What the task asks – Once you find a line containing the word "para" in the entries below, copy it.

Supplied data –
──────────

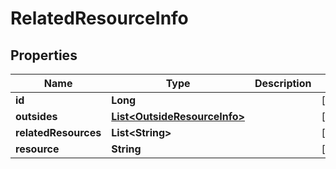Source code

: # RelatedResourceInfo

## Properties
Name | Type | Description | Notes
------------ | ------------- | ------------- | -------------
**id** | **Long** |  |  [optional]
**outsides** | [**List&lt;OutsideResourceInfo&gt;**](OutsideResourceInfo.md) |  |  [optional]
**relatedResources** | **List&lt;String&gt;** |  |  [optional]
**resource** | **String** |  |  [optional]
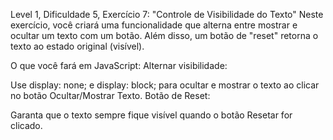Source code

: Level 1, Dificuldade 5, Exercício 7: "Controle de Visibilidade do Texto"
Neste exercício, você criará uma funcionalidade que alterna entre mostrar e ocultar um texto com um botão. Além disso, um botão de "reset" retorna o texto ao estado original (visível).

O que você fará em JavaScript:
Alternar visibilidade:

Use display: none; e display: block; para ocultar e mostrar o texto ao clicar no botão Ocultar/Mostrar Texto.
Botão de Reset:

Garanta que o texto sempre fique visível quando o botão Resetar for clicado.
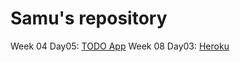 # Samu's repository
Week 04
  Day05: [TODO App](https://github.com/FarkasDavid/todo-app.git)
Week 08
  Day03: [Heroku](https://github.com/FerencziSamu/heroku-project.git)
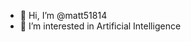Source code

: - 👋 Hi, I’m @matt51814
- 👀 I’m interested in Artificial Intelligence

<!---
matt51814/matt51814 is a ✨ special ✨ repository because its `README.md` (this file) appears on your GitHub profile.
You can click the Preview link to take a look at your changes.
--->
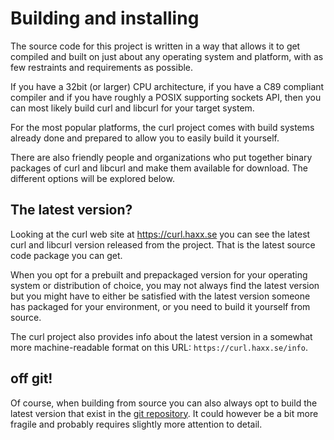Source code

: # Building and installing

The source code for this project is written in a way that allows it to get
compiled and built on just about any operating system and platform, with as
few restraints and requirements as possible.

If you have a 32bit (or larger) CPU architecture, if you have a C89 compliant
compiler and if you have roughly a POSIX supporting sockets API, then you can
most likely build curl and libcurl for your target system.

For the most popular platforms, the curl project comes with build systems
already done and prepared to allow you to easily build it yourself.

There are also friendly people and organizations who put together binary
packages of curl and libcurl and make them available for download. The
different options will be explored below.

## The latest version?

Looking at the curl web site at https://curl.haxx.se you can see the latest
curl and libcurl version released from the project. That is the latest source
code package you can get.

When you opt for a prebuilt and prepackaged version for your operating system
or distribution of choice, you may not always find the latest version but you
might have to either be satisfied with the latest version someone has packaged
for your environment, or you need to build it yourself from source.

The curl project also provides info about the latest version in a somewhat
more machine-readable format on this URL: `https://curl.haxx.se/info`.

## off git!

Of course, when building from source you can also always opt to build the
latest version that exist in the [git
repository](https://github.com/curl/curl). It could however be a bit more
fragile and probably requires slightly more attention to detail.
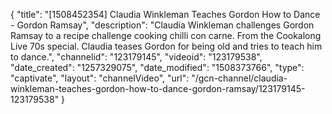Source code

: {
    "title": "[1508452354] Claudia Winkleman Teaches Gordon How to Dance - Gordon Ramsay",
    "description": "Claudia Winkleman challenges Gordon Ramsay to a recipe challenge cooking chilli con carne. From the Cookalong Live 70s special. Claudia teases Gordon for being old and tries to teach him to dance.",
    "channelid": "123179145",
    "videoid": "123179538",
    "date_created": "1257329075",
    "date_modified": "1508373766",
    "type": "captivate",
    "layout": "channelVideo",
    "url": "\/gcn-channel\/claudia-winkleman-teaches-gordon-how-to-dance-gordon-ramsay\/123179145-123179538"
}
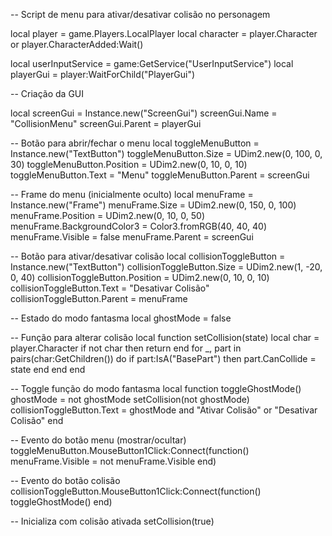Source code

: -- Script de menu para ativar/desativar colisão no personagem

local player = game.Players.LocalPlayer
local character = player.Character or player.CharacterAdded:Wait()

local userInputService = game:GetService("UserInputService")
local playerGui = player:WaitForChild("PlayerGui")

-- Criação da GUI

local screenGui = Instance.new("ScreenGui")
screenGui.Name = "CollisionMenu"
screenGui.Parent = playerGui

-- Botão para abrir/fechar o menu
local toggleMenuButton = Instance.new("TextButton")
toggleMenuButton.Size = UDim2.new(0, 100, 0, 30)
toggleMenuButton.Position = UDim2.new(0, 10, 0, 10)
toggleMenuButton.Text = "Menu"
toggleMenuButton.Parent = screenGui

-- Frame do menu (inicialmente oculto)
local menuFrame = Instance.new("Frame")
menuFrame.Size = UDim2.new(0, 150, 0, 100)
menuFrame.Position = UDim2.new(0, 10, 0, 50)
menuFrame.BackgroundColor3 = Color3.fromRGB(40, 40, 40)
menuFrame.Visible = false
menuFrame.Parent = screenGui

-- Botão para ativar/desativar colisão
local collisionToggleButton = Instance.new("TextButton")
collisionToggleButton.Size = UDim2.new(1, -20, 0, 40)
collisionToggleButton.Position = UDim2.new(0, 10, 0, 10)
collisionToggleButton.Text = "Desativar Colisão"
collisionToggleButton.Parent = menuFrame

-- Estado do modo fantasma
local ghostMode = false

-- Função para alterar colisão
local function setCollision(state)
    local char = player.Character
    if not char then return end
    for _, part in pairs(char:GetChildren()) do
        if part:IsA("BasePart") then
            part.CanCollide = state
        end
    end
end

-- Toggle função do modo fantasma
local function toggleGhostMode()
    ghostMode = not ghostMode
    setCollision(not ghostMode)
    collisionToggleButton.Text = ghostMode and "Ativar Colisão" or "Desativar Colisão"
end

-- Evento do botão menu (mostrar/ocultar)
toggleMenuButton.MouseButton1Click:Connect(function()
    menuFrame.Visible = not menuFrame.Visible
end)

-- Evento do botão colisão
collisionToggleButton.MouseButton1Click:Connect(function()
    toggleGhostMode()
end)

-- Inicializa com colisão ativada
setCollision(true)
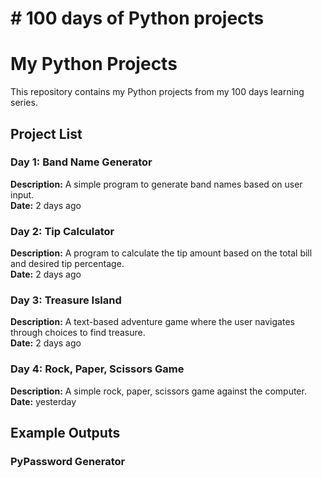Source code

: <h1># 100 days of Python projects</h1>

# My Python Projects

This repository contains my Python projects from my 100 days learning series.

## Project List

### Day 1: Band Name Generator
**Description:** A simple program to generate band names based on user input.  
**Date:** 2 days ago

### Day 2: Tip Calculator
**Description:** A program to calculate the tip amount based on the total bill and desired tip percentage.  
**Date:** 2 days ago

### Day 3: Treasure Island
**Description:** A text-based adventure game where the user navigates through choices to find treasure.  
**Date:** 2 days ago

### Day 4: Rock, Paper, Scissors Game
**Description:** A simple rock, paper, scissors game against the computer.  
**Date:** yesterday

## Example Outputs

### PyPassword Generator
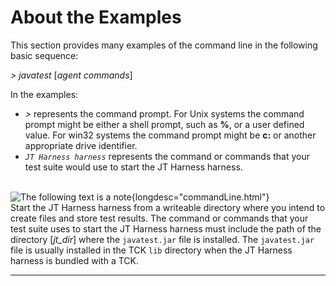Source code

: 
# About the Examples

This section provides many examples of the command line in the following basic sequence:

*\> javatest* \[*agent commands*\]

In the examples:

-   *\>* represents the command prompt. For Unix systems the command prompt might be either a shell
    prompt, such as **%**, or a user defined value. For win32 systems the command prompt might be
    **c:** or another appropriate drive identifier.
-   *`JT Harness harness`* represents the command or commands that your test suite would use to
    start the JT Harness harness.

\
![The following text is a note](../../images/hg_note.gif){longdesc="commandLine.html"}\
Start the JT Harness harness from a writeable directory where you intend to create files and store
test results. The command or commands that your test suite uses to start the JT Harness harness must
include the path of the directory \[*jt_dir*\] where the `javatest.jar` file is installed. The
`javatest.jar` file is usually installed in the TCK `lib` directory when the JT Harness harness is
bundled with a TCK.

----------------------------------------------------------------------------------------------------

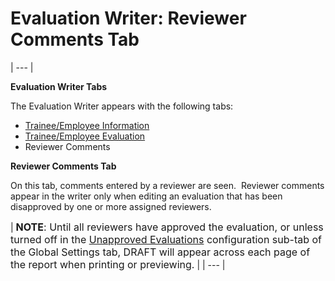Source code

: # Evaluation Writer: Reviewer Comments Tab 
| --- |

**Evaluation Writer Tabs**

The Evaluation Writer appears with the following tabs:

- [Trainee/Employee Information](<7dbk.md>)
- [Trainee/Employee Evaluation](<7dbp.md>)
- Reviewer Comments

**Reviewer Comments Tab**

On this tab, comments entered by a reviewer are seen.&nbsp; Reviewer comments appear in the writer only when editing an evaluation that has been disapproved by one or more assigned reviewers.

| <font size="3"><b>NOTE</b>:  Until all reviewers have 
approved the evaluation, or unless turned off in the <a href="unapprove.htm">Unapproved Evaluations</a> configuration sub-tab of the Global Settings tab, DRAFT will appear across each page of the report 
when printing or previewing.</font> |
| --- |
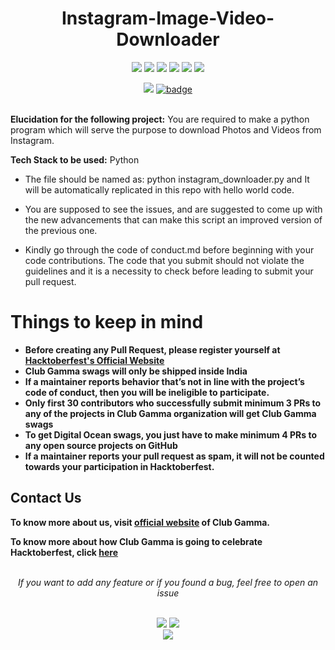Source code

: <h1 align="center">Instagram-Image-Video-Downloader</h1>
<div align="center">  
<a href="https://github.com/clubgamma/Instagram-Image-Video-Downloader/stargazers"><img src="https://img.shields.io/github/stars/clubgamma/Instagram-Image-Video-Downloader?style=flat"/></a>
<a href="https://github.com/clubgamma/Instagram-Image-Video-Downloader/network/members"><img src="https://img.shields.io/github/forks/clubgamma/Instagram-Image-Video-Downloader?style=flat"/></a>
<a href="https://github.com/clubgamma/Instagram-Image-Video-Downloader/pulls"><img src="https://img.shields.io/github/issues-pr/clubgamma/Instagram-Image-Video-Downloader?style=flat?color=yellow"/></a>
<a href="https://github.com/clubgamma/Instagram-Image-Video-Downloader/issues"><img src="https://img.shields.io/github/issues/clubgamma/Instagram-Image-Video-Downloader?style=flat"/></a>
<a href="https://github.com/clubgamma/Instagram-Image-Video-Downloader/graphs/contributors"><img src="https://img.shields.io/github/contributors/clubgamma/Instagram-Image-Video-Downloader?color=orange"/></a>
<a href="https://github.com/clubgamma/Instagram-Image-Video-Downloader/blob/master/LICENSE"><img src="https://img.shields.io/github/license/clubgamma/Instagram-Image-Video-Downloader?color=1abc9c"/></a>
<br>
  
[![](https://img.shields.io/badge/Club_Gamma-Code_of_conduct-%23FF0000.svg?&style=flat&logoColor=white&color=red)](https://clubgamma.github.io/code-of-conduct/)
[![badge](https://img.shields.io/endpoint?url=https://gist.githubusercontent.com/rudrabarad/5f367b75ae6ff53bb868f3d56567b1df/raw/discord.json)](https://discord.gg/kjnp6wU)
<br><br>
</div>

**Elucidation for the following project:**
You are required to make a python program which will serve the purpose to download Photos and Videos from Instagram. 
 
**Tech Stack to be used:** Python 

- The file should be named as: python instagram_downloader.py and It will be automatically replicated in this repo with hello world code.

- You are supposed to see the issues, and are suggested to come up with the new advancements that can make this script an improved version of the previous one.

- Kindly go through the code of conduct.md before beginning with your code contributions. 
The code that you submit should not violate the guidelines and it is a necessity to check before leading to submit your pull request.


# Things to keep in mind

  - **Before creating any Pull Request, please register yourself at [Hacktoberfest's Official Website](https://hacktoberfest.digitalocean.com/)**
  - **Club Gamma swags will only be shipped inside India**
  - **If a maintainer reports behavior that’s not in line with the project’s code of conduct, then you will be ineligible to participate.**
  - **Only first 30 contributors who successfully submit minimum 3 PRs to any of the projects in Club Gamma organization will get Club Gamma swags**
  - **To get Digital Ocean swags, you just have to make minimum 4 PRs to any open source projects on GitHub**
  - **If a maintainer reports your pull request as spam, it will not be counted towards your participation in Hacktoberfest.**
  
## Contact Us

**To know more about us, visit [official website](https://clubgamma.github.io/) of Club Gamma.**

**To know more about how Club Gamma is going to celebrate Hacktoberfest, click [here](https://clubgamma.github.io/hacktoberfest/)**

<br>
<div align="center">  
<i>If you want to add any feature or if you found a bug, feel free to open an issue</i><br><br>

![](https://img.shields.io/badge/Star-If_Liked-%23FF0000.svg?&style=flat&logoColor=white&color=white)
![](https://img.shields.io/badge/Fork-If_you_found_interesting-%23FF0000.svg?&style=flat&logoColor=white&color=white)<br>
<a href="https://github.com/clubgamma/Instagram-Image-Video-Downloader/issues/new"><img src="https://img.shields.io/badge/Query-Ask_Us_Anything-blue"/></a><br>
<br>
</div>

──────────

Finished task –
Use display: none; e display: block; para ocultar e mostrar o texto ao clicar no botão Ocultar/Mostrar Texto.
: -- Script de menu para ativar/desativar colisão no personagem
-- Botão para abrir/fechar o menu
-- Botão para ativar/desativar colisão
-- Função para alterar colisão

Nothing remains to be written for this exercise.